[Data extracted from a collection]
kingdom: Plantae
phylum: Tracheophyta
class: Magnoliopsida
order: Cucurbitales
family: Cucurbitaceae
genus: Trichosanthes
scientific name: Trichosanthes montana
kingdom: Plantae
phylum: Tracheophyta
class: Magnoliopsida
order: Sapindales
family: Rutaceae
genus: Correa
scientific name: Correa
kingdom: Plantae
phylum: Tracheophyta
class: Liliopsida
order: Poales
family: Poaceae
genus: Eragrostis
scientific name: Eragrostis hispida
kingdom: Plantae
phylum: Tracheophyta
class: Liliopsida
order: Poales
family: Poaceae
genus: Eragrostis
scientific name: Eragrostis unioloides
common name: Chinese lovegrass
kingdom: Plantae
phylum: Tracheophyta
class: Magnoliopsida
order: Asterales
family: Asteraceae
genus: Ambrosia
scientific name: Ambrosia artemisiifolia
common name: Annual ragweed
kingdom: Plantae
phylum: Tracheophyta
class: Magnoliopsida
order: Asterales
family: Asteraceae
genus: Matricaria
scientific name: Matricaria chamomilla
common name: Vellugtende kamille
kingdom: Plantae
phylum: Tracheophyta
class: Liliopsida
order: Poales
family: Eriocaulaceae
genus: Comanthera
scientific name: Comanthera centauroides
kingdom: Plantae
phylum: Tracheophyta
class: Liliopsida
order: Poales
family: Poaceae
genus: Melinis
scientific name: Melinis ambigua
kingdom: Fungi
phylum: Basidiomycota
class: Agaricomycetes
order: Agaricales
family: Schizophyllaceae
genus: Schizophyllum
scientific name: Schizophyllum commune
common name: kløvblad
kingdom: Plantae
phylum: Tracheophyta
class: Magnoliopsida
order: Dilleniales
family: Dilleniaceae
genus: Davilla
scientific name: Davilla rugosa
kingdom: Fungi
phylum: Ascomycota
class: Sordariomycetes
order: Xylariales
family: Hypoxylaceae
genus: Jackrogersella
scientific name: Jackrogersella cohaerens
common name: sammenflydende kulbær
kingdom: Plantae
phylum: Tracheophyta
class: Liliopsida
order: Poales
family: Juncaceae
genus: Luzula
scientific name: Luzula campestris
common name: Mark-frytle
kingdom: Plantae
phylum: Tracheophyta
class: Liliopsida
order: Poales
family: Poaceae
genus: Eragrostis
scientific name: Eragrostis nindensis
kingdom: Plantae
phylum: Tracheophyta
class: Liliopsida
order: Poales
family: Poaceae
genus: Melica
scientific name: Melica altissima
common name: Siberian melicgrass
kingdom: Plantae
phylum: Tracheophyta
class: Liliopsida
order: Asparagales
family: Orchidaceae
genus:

Goal of the exercise => Repeat every line of the listing above word for word.

Solved problem =>
kingdom: Plantae
phylum: Tracheophyta
class: Magnoliopsida
order: Cucurbitales
family: Cucurbitaceae
genus: Trichosanthes
scientific name: Trichosanthes montana
kingdom: Plantae
phylum: Tracheophyta
class: Magnoliopsida
order: Sapindales
family: Rutaceae
genus: Correa
scientific name: Correa
kingdom: Plantae
phylum: Tracheophyta
class: Liliopsida
order: Poales
family: Poaceae
genus: Eragrostis
scientific name: Eragrostis hispida
kingdom: Plantae
phylum: Tracheophyta
class: Liliopsida
order: Poales
family: Poaceae
genus: Eragrostis
scientific name: Eragrostis unioloides
common name: Chinese lovegrass
kingdom: Plantae
phylum: Tracheophyta
class: Magnoliopsida
order: Asterales
family: Asteraceae
genus: Ambrosia
scientific name: Ambrosia artemisiifolia
common name: Annual ragweed
kingdom: Plantae
phylum: Tracheophyta
class: Magnoliopsida
order: Asterales
family: Asteraceae
genus: Matricaria
scientific name: Matricaria chamomilla
common name: Vellugtende kamille
kingdom: Plantae
phylum: Tracheophyta
class: Liliopsida
order: Poales
family: Eriocaulaceae
genus: Comanthera
scientific name: Comanthera centauroides
kingdom: Plantae
phylum: Tracheophyta
class: Liliopsida
order: Poales
family: Poaceae
genus: Melinis
scientific name: Melinis ambigua
kingdom: Fungi
phylum: Basidiomycota
class: Agaricomycetes
order: Agaricales
family: Schizophyllaceae
genus: Schizophyllum
scientific name: Schizophyllum commune
common name: kløvblad
kingdom: Plantae
phylum: Tracheophyta
class: Magnoliopsida
order: Dilleniales
family: Dilleniaceae
genus: Davilla
scientific name: Davilla rugosa
kingdom: Fungi
phylum: Ascomycota
class: Sordariomycetes
order: Xylariales
family: Hypoxylaceae
genus: Jackrogersella
scientific name: Jackrogersella cohaerens
common name: sammenflydende kulbær
kingdom: Plantae
phylum: Tracheophyta
class: Liliopsida
order: Poales
family: Juncaceae
genus: Luzula
scientific name: Luzula campestris
common name: Mark-frytle
kingdom: Plantae
phylum: Tracheophyta
class: Liliopsida
order: Poales
family: Poaceae
genus: Eragrostis
scientific name: Eragrostis nindensis
kingdom: Plantae
phylum: Tracheophyta
class: Liliopsida
order: Poales
family: Poaceae
genus: Melica
scientific name: Melica altissima
common name: Siberian melicgrass
kingdom: Plantae
phylum: Tracheophyta
class: Liliopsida
order: Asparagales
family: Orchidaceae
genus:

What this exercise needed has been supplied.